If you can get to the URL in a browser (we could), then the issue isn't on our side. Hopefully the Adafruit folks can shed some light.

anglerfish27 commented 11 months ago

Yeah the Adafruit team has been amazing, they are helping chase it down for me. Looks like the WiFi fimware (latest) which is not Adafruit's problem, has a problem that it doesn't like how your ssl certs are being presented. I dont know the details and I shared the link to the Adafruit team in case they want to chime in here for your own sake. The fix sounds like I need to roll back to an older Firmware. So I'm going to be doing that today. Hopefully it works.

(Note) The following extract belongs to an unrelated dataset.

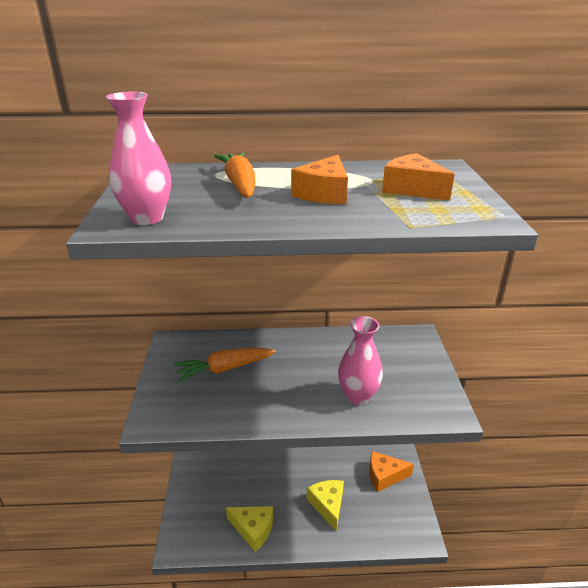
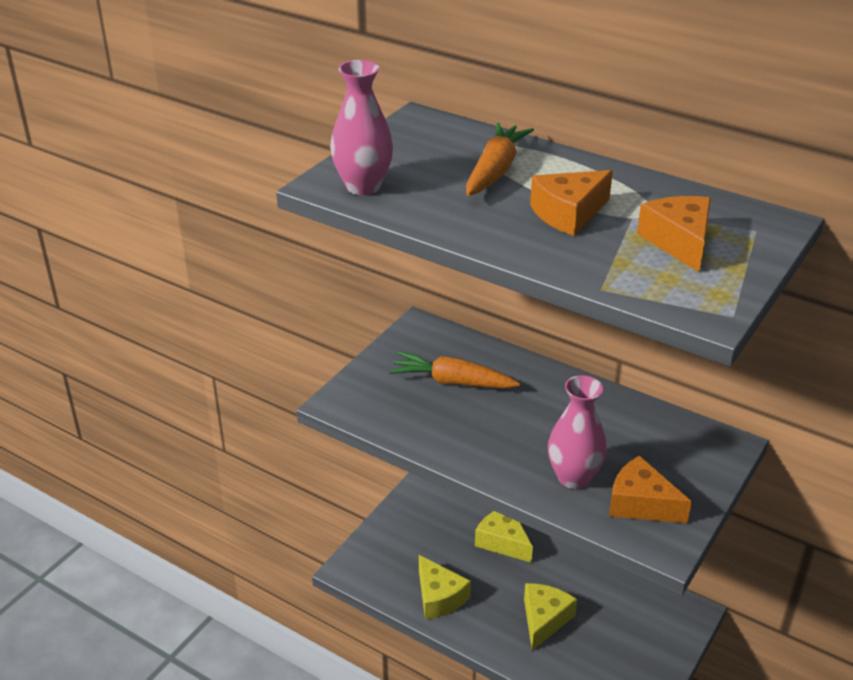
camera: 35 degrees right, 5 degrees up
(266, 467) = (503, 541): none -> yellow cheese
(384, 476) = (645, 627): orange cheese -> orange cheese (641, 504)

anglerfish27 commented 11 months ago

Yep seems to be working on the old wifi firmware. There's nothing "wrong" with your ssl certs its just the method that they use (common) is not properly handled by the wifi driver, this has been known about and now I think I may have trigger some folks to start scratching their head with what is wrong with the current stable wifi firmware.

Algorithm Elliptic Curve Signature Algorithm ECDSA with SHA-384

That's apparently what is not being handled correctly by the WiFi driver. Program has been running great all day minus one 'new' error that we'll chase down, nothing on your end I would not think. You have some amazing artwork!